Danıştay Kararı 11. Daire 2010/7024 E. 2013/1682 K. 21.02.2013 T.

11. Daire         2010/7024 E.  ,  2013/1682 K.
T.C.
D A N I Ş T A Y
ONBİRİNCİ DAİRE
Esas No : 2010/7024
Karar No : 2013/1682

Temyiz İsteminde Bulunan (Davacı) : …
Karşı Taraf (Davalı) : Sosyal Güvenlik Kurumu Başkanlığı
Vekili : …
İstemin Özeti : Dava, Türkiye ile Avusturya’da geçen hizmetleri birleştirilerek 1.8.1997 tarihinden itibaren emekli aylığı bağlanan davacı tarafından, her iki ülke arasında mevcut Sosyal Güvenlik Anlaşması hükümleri uyarınca yalnızca Sandığa tabi hizmetleri esas alınarak aylık bağlanması gerekirken alt sınır aylığı üzerinden ödeme yapılmasının hatalı olduğu ileri sürülerek 2003-2008 yılları arasında fazla ödenen 19.584 TL.’nın borç çıkartılarak, çıkarılan borcun aylıklarından 1/4 oranında kesinti yapılarak tahsil edileceği yolunda tesis edilen işlemin iptaline karar verilmesi istemiyle açılan davada; davanın reddi yolunda verilen … İdare Mahkemesinin … tarihli ve E:…; K:… sayılı kararının; davacı tarafından, temyizen incelenerek bozulması istenilmektedir.

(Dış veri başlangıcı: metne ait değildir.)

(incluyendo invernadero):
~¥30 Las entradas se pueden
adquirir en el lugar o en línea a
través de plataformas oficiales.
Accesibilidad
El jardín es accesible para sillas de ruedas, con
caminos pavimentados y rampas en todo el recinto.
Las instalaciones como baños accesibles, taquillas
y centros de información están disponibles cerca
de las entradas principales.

Savunmanın Özeti : Temyiz isteminin reddi gerektiği savunulmaktadır.
Danıştay Tetkik Hâkimi : …
Düşüncesi : Dava, Türkiye ile Avusturya’da geçen hizmetleri birleştirilerek Emekli Sandığı tarafından aylık bağlanan davacıya hatalı olarak aylık bağlandığı ileri sürülerek geriye dönük beş yıllık borç çıkartılarak aylıklarından kesinti yapılması yolunda tesis edilen işlemin iptali istemiyle açılmıştır.

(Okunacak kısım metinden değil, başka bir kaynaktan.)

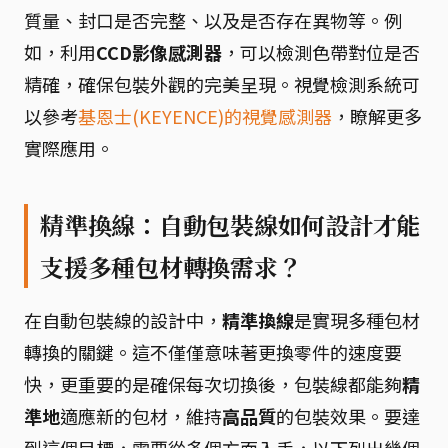
質量、封口是否完整、以及是否存在異物等。例
如，利用
CCD影像感測器
，可以檢測色帶對位是否
精確，確保包裝外觀的完美呈現。視覺檢測系統可
以參考
基恩士(KEYENCE)的視覺感測器
，瞭解更多
實際應用。
精準換線：自動包裝線如何設計才能
支援多種包材轉換需求？
在自動包裝線的設計中，
精準換線
是實現多種包材
轉換的關鍵。這不僅僅意味著更換零件的速度要
快，更重要的是確保每次切換後，包裝線都能夠
精
準地
適應新的包材，維持
高品質
的包裝效果。要達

28.10.1999 tarihinde Türkiye Cumhuriyeti ile Avusturya Cumhuriyeti arasında imzalanan Sosyal Güvenlik Anlaşması’nın 17. maddesinde, ” (1) Akit taraflardan birinin mevzuatına göre bir yardım hakkının kazanılması, idamesi veya ihya edilmesi sigortalılık sürelerine bağlı olduğu takdirde, yetkili sosyal sigorta merci gereği halinde diğer akit taraf mevzuatına göre geçen sigortalılık sürelerini, aynı zamana rastlamamak şartıyla, kendi mevzuatına göre geçmiş sigortalılık süreleri gibi nazarı itibare alır. (2) Akit taraflardan birinin mevzuatına göre , belirli yardımların yapılması, sigortalılık sürelerinin özel bir sisteme tabi olan bir meslekte veya belirli bir meslekte veya belirli bir uğraşta geçmiş olması şartına bağlı bulunduğu takdirde, bu yardımların yapılması için diğer akit taraf mevzuatına göre geçen sigortalılık süreleri; sadece, bu sigortalılık sürelerinin benzer bir sistemde böyle bir sistem yoksa aynı meslekte veya aynı uğraşta geçmiş olması halinde nazarı itibare alınır.” kuralı, 22. maddesinde ise, “(1) Türk mevzuatına göre 17. madde hükmü uygulanmaksızın yardım talep hakkının mevcut olması durumunda yetkili Türk sosyal sigorta mercii, yardımı münhasıran Türk mevzuatına göre geçen süreleri dikkate alarak hesaplar. (2) Türk mevzuatına göre yardım hakkının sadece 17. maddenin uygulanması durumunda mevcut olması halinde Türk yetkili sosyal sigorta merci bu yardımı aşağıdaki şekilde tespit eder.(a) Yetkili sigorta merci ilk olarak her iki akit mevzuatına göre geçen sigortalılık sürelerinin münhasıran kendi mevzuatına göre geçmiş olsaydı müstehak olunacak yardım miktarını hesaplar. Şayet yardım bir sigortalılık süresine bağlı değilse yardımın miktarı nazari yardımdır. (b) Yetkili sigorta mercii, daha sonra (a) fıkrasına göre hesaplanan meblağın ilgiliye ödenecek bölümünü, kendi mevzuatına göre dikkate alınacak sigortalılık süreleri ile her iki akit taraf mevzuatına göre geçen sigortalılık süreleri arasındaki orana uygun olarak hesaplar. (c) Türk mevzuatına göre aylıklara ilave olarak yapılan yardımlar da (a) ve (b) bentlerine göre hesaplanır.” kuralına yer verilmiştir.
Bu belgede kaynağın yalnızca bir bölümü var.